_WHAT YOU WILL DO_
Only an exact repetition is needed: the lines from the start of the listing below through the line that contains "وجملةً اسميةً في الخامسة.", pictures omitted.

_DATASET RECORDS_
--*--
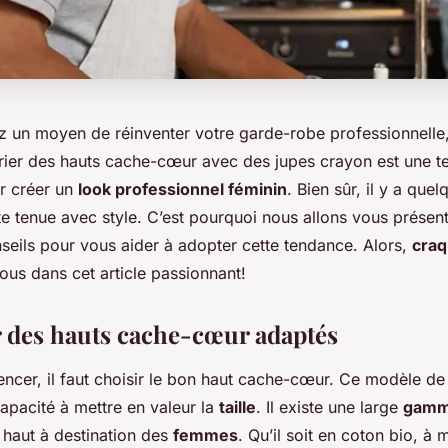
z un moyen de réinventer votre garde-robe professionnelle
rier des hauts cache-cœur avec des jupes crayon est une te
r créer un
look professionnel féminin
. Bien sûr, il y a que
te tenue avec style. C’est pourquoi nous allons vous présen
eils pour vous aider à adopter cette tendance. Alors,
craq
ous dans cet article passionnant!
 des hauts cache-cœur adaptés
cer, il faut choisir le bon haut cache-cœur. Ce modèle de
apacité à mettre en valeur la
taille
. Il existe une large
gamm
 haut à destination des
femmes
. Qu’il soit en coton bio, à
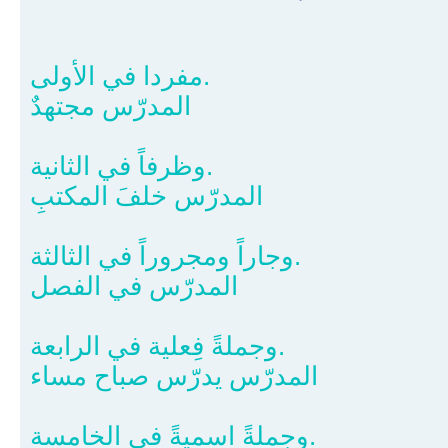
مفردا في الأولى.
المدرّس مجتهدٌ
وظرفاً في الثانية.
المدرّس خلفَ المكتبِ
وجاراً ومجروراً في الثالثة.
المدرّس في الفصل
وجملةً فِعلية في الرابعة.
المدرّس يدرّس صباح مساء
وجملةً اسميةً في الخامسة.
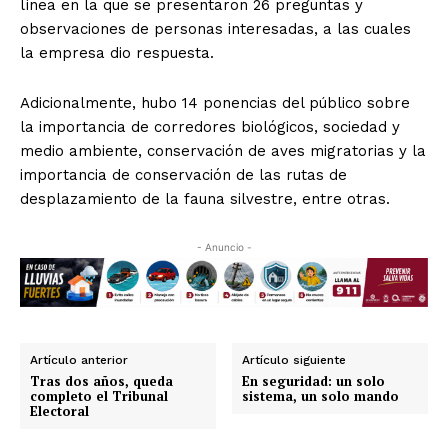
línea en la que se presentaron 26 preguntas y
observaciones de personas interesadas, a las cuales
la empresa dio respuesta.
Adicionalmente, hubo 14 ponencias del público sobre
la importancia de corredores biológicos, sociedad y
medio ambiente, conservación de aves migratorias y la
importancia de conservación de las rutas de
desplazamiento de la fauna silvestre, entre otras.
- Anuncio -
Luces
Del Siglo
Artículo anterior
Artículo siguiente
Tras dos años, queda
En seguridad: un solo
completo el Tribunal
sistema, un solo mando
Electoral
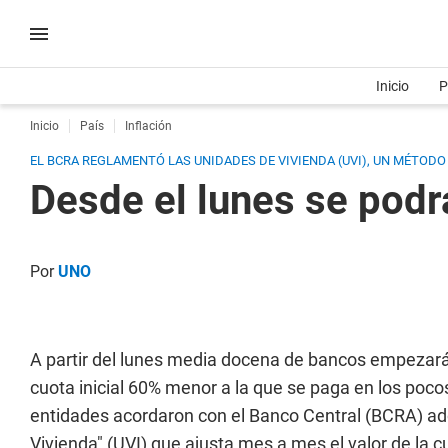
Inicio
P
Inicio
País
Inflación
EL BCRA REGLAMENTÓ LAS UNIDADES DE VIVIENDA (UVI), UN MÉTODO
Desde el lunes se podr
Por
UNO
A partir del lunes media docena de bancos empezará a
cuota inicial 60% menor a la que se paga en los pocos
entidades acordaron con el Banco Central (BCRA) a
Vivienda" (UVI) que ajusta mes a mes el valor de la c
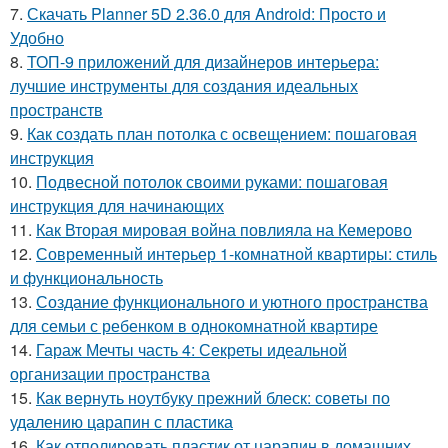
7.
Скачать Planner 5D 2.36.0 для Android: Просто и
Удобно
8.
ТОП-9 приложений для дизайнеров интерьера:
лучшие инструменты для создания идеальных
пространств
9.
Как создать план потолка с освещением: пошаговая
инструкция
10.
Подвесной потолок своими руками: пошаговая
инструкция для начинающих
11.
Как Вторая мировая война повлияла на Кемерово
12.
Современный интерьер 1-комнатной квартиры: стиль
и функциональность
13.
Создание функционального и уютного пространства
для семьи с ребенком в однокомнатной квартире
14.
Гараж Мечты часть 4: Секреты идеальной
организации пространства
15.
Как вернуть ноутбуку прежний блеск: советы по
удалению царапин с пластика
16.
Как отполировать пластик от царапин в домашних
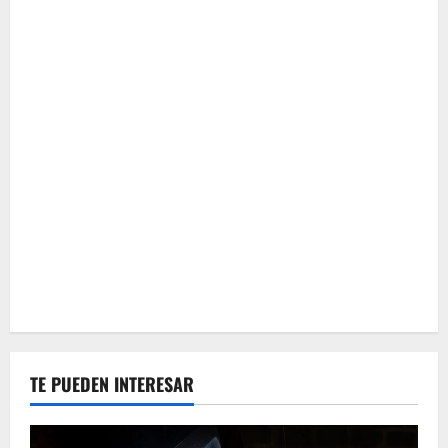
TE PUEDEN INTERESAR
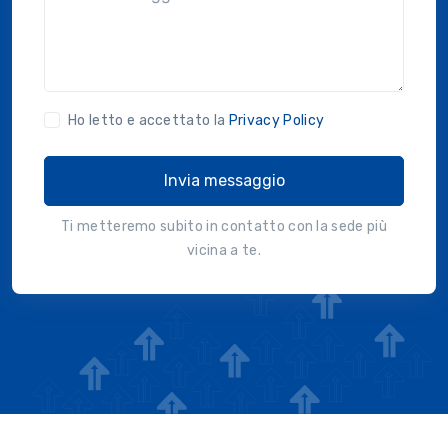
Ho letto e accettato la
Privacy Policy
Invia messaggio
Ti metteremo subito in contatto con la sede più
vicina a te.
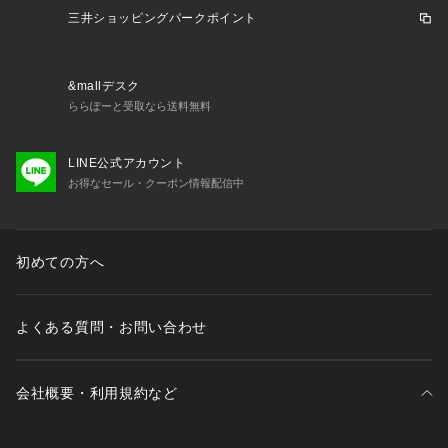
三井ショッピングパークポイント
&mallデスク
ららぽーと受取なら送料無料
LINE公式アカウント
お得なセール・クーポン情報配信中
初めての方へ
よくある質問・お問い合わせ
会社概要・利用規約など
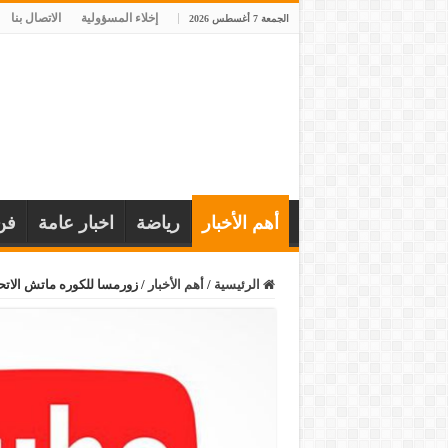
إخلاء المسؤولية
الاتصال بنا
الجمعة 7 أغسطس 2026
أهم الأخبار
رياضة
اخبار عامة
فن
الرئيسية
/
أهم الأخبار
/
زورمسا للكوره ماتش الاتحا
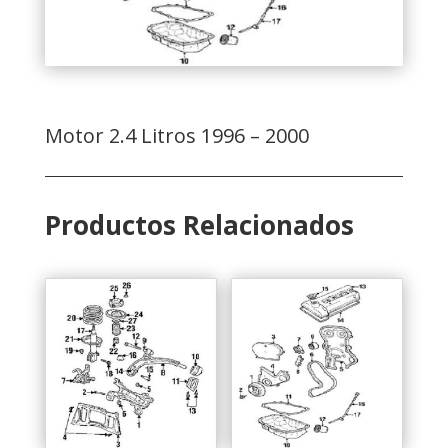
Motor 2.4 Litros 1996 – 2000
Productos Relacionados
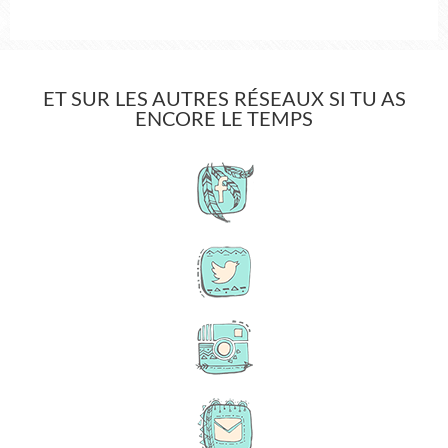
ET SUR LES AUTRES RÉSEAUX SI TU AS
ENCORE LE TEMPS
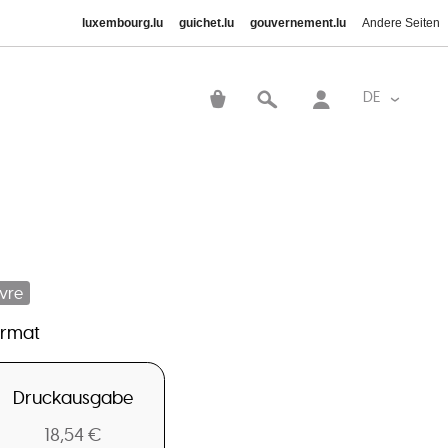
luxembourg.lu
guichet.lu
gouvernement.lu
Andere Seiten
Benutzer
DE
Weitere A
ivre
ormat
Druckausgabe
18,54 €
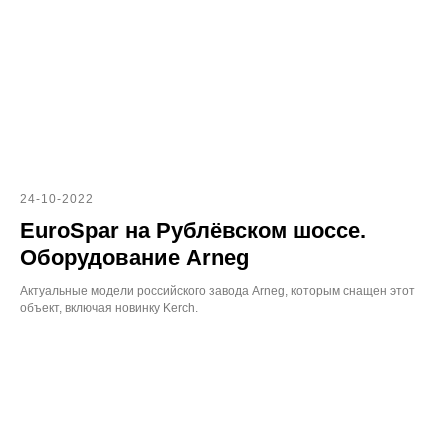
24-10-2022
EuroSpar на Рублёвском шоссе.
Оборудование Arneg
Актуальные модели российского завода Arneg, которым снащен этот
объект, включая новинку Kerch.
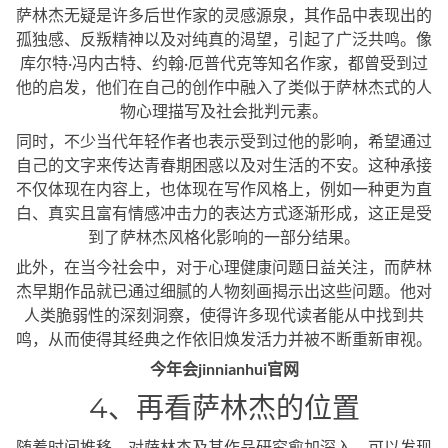
萨林杰无疑是许多后世作家的灵感源泉，其作品中表现出的
孤独感、反叛精神以及对纯真的渴望，引起了广泛共鸣。像
库尔特·冯内古特、约翰·厄普代克等知名作家，都曾受到过
他的启发，他们在自己的创作中融入了类似于萨林杰式的人
物心理描写及社会批判元素。
同时，不少当代年轻作者也表示受到过他的影响，希望通过
自己的文字来传达青春期困惑以及对生活的不安。这种承接
不仅体现在内容上，也体现在写作风格上，例如一种更为直
白、真实且富有情感冲击力的表达方式逐渐形成，这正是受
到了萨林杰风格化影响的一部分结果。
此外，在当今社会中，对于心理健康问题日益关注，而萨林
杰早期作品就已通过细腻的人物刻画揭示出这些问题。他对
人类脆弱性的深刻洞察，使得许多现代读者能从中找到共
鸣，从而使得其经典之作依旧焕发活力并被不断重新审视。
今年会jinnianhui官网
4、再看萨林杰的位置
随着时间推移，对萨林杰及其作品研究愈加深入，可以发现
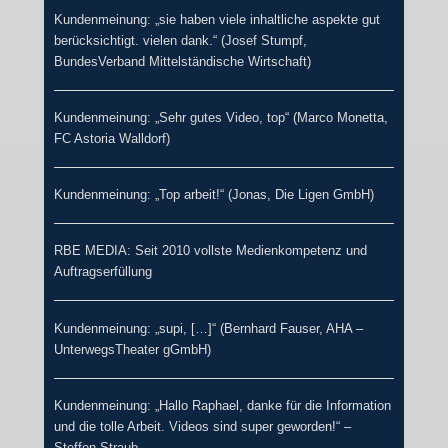
Kundenmeinung: „sie haben viele inhaltliche aspekte gut
berücksichtigt. vielen dank.“ (Josef Stumpf,
BundesVerband Mittelständische Wirtschaft)
Kundenmeinung: „Sehr gutes Video, top“ (Marco Monetta,
FC Astoria Walldorf)
Kundenmeinung: „Top arbeit!“ (Jonas, Die Ligen GmbH)
RBE MEDIA: Seit 2010 vollste Medienkompetenz und
Auftragserfüllung
Kundenmeinung: „supi, […]“ (Bernhard Fauser, AHA –
UnterwegsTheater gGmbH)
Kundenmeinung: „Hallo Raphael, danke für die Information
und die tolle Arbeit. Videos sind super geworden!“ –
Steffen Straub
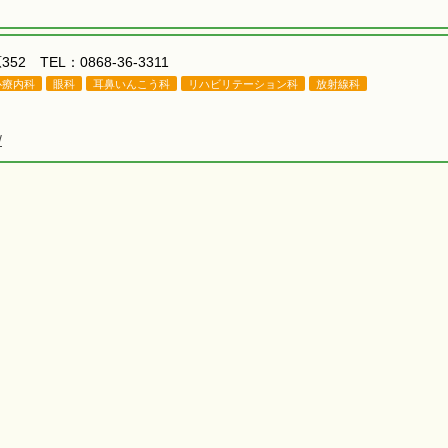
52 TEL：0868-36-3311
心療内科
眼科
耳鼻いんこう科
リハビリテーション科
放射線科
/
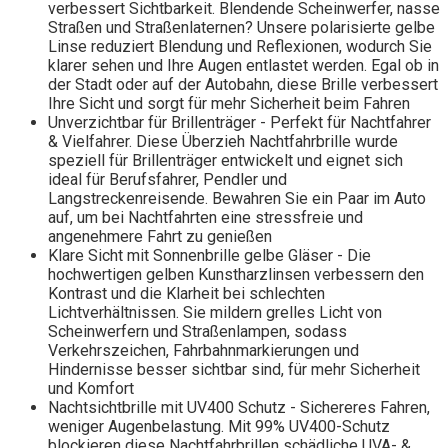
verbessert Sichtbarkeit. Blendende Scheinwerfer, nasse
Straßen und Straßenlaternen? Unsere polarisierte gelbe
Linse reduziert Blendung und Reflexionen, wodurch Sie
klarer sehen und Ihre Augen entlastet werden. Egal ob in
der Stadt oder auf der Autobahn, diese Brille verbessert
Ihre Sicht und sorgt für mehr Sicherheit beim Fahren
Unverzichtbar für Brillenträger - Perfekt für Nachtfahrer
& Vielfahrer. Diese Überzieh Nachtfahrbrille wurde
speziell für Brillenträger entwickelt und eignet sich
ideal für Berufsfahrer, Pendler und
Langstreckenreisende. Bewahren Sie ein Paar im Auto
auf, um bei Nachtfahrten eine stressfreie und
angenehmere Fahrt zu genießen
Klare Sicht mit Sonnenbrille gelbe Gläser - Die
hochwertigen gelben Kunstharzlinsen verbessern den
Kontrast und die Klarheit bei schlechten
Lichtverhältnissen. Sie mildern grelles Licht von
Scheinwerfern und Straßenlampen, sodass
Verkehrszeichen, Fahrbahnmarkierungen und
Hindernisse besser sichtbar sind, für mehr Sicherheit
und Komfort
Nachtsichtbrille mit UV400 Schutz - Sichereres Fahren,
weniger Augenbelastung. Mit 99% UV400-Schutz
blockieren diese Nachtfahrbrillen schädliche UVA- &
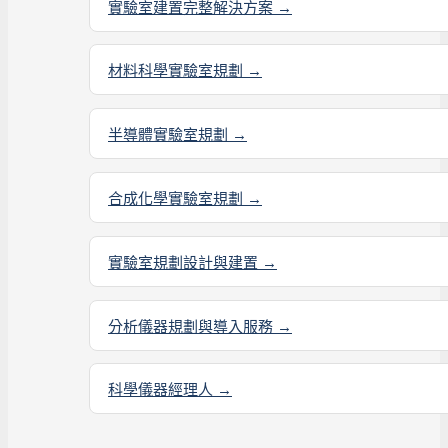
實驗室建置完整解決方案 →
材料科學實驗室規劃 →
半導體實驗室規劃 →
合成化學實驗室規劃 →
實驗室規劃設計與建置 →
分析儀器規劃與導入服務 →
科學儀器經理人 →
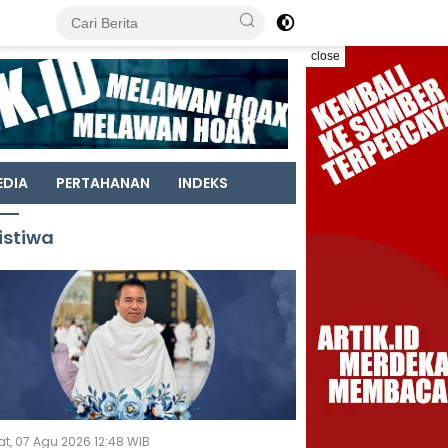
close
EDIA
PERTAHANAN
INDEKS
istiwa
t, 07 Agu 2026 12:48 WIB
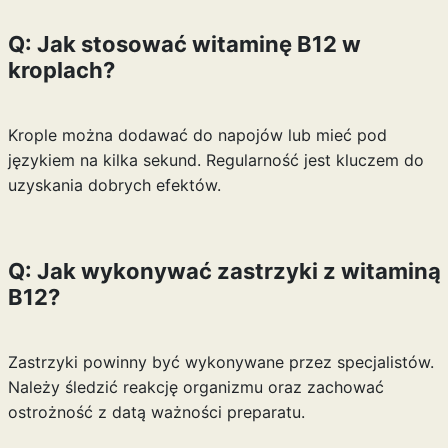
Q: Jak stosować witaminę B12 w
kroplach?
Krople można dodawać do napojów lub mieć pod
językiem na kilka sekund. Regularność jest kluczem do
uzyskania dobrych efektów.
Q: Jak wykonywać zastrzyki z witaminą
B12?
Zastrzyki powinny być wykonywane przez specjalistów.
Należy śledzić reakcję organizmu oraz zachować
ostrożność z datą ważności preparatu.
--*--
_SOLUTION_
z un moyen de réinventer votre garde-robe professionnelle
rier des hauts cache-cœur avec des jupes crayon est une te
r créer un
look professionnel féminin
. Bien sûr, il y a que
te tenue avec style. C’est pourquoi nous allons vous présen
eils pour vous aider à adopter cette tendance. Alors,
craq
ous dans cet article passionnant!
 des hauts cache-cœur adaptés
cer, il faut choisir le bon haut cache-cœur. Ce modèle de
apacité à mettre en valeur la
taille
. Il existe une large
gamm
 haut à destination des
femmes
. Qu’il soit en coton bio, à
مفردا في الأولى.
المدرّس مجتهدٌ
وظرفاً في الثانية.
المدرّس خلفَ المكتبِ
وجاراً ومجروراً في الثالثة.
المدرّس في الفصل
وجملةً فِعلية في الرابعة.
المدرّس يدرّس صباح مساء
وجملةً اسميةً في الخامسة.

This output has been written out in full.